Task statement: Reproduce the lines below word for word, beginning with the first line and ending after the line that contains "genus: Diloba".

Material provided:
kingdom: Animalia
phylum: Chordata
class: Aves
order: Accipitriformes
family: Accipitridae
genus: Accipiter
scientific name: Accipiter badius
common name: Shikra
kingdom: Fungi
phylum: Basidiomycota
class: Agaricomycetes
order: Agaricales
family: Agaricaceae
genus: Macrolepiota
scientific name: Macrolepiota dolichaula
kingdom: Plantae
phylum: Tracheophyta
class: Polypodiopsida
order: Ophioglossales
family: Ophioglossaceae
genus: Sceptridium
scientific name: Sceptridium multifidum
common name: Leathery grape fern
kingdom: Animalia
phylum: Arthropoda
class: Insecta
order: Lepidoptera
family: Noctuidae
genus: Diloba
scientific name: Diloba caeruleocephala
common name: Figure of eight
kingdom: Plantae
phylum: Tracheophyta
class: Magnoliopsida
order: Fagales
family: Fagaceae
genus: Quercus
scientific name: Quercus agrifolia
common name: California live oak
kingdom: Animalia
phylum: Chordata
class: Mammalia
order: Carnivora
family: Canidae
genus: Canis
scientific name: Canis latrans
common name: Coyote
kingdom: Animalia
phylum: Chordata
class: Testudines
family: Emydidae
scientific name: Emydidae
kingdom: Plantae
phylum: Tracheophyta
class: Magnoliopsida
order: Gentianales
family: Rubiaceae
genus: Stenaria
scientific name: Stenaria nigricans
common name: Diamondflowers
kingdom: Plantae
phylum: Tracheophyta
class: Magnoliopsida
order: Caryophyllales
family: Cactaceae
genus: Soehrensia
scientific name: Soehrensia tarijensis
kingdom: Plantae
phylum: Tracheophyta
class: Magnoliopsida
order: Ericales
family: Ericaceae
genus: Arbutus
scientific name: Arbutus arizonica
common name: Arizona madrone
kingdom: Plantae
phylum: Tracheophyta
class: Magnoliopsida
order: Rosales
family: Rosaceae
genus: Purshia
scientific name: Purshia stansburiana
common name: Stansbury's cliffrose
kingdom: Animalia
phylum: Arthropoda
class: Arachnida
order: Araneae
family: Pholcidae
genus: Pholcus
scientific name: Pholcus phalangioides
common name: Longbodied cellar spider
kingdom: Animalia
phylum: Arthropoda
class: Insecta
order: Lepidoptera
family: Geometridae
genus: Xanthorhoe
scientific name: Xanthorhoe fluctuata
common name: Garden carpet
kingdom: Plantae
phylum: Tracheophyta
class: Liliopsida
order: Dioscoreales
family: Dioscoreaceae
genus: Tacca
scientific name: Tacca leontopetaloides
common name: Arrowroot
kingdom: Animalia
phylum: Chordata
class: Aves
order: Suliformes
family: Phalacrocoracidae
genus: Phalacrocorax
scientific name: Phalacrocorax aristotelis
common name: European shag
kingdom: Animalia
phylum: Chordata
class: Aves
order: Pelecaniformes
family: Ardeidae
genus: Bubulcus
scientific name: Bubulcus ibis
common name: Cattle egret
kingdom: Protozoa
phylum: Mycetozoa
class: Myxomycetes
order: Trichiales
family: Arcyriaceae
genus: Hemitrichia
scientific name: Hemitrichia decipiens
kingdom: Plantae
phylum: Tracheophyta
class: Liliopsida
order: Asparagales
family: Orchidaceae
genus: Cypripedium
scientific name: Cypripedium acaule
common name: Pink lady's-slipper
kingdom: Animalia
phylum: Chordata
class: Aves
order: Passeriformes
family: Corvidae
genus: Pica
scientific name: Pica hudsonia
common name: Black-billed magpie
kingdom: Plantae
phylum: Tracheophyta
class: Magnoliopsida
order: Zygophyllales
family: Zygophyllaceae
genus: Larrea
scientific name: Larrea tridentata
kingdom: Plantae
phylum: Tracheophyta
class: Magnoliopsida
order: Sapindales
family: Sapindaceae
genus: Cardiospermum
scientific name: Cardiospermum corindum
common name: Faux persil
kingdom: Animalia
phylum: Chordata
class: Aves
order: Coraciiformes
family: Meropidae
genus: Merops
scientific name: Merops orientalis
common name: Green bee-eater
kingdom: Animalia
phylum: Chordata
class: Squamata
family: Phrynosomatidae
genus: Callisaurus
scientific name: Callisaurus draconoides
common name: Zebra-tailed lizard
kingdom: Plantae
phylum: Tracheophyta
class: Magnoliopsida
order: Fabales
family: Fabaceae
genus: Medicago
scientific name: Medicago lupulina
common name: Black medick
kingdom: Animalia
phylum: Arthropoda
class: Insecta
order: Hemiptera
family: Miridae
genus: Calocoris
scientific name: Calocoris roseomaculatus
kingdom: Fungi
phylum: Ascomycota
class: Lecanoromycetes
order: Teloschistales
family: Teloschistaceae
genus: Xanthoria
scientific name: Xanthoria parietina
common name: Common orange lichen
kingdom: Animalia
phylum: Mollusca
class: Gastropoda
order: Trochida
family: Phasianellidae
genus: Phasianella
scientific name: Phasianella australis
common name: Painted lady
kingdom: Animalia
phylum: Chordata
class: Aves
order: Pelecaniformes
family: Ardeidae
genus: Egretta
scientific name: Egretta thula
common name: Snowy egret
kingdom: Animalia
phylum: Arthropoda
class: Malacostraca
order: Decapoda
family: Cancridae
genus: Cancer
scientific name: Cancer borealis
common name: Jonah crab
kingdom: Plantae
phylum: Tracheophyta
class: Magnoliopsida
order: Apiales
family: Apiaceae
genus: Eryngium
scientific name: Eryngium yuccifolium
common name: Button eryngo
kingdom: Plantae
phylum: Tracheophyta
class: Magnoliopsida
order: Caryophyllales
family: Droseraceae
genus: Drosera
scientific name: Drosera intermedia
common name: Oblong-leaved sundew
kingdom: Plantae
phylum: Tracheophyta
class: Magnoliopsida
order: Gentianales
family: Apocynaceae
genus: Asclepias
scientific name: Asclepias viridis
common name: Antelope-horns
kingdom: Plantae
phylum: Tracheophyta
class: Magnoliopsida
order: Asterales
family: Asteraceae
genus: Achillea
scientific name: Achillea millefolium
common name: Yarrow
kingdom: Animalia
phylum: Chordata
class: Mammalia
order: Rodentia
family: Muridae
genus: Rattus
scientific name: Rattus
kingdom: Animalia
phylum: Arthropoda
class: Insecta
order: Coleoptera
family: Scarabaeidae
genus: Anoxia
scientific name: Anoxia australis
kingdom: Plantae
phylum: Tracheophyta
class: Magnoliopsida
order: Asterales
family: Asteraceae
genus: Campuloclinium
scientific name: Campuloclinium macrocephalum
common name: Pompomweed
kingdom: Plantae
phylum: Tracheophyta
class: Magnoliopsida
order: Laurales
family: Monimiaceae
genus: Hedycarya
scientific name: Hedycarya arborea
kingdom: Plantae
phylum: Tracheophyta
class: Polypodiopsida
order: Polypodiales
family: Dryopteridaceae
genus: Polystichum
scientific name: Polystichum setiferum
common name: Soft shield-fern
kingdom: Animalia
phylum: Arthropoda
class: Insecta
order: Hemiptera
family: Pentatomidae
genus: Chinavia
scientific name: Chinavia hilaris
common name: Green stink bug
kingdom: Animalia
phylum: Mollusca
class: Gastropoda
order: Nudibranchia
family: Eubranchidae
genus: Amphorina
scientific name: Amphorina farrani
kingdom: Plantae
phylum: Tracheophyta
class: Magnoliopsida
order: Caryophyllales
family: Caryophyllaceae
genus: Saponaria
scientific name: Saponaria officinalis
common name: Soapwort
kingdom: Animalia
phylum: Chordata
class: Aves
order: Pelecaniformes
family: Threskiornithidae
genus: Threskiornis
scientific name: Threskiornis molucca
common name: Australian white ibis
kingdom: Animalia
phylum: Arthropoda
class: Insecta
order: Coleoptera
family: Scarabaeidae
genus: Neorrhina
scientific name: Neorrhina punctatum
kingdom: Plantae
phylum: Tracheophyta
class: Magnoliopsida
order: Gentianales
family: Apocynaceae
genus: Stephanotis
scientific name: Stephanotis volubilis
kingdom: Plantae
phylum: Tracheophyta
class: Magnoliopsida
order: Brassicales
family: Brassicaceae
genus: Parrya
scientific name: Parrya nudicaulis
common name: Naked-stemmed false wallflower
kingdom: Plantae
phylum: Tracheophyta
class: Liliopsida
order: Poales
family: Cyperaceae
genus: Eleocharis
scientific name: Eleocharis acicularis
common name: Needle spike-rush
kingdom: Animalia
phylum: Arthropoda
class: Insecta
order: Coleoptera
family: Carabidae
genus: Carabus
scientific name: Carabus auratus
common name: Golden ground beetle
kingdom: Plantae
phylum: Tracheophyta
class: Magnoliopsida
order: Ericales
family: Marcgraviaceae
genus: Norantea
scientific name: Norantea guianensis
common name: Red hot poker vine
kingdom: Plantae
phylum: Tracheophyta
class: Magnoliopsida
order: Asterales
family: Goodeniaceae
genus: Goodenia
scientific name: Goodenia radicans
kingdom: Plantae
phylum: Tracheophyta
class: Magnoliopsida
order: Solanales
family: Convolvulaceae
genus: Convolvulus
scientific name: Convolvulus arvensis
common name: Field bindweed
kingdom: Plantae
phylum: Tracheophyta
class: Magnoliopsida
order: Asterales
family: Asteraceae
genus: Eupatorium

Response:
kingdom: Animalia
phylum: Chordata
class: Aves
order: Accipitriformes
family: Accipitridae
genus: Accipiter
scientific name: Accipiter badius
common name: Shikra
kingdom: Fungi
phylum: Basidiomycota
class: Agaricomycetes
order: Agaricales
family: Agaricaceae
genus: Macrolepiota
scientific name: Macrolepiota dolichaula
kingdom: Plantae
phylum: Tracheophyta
class: Polypodiopsida
order: Ophioglossales
family: Ophioglossaceae
genus: Sceptridium
scientific name: Sceptridium multifidum
common name: Leathery grape fern
kingdom: Animalia
phylum: Arthropoda
class: Insecta
order: Lepidoptera
family: Noctuidae
genus: Diloba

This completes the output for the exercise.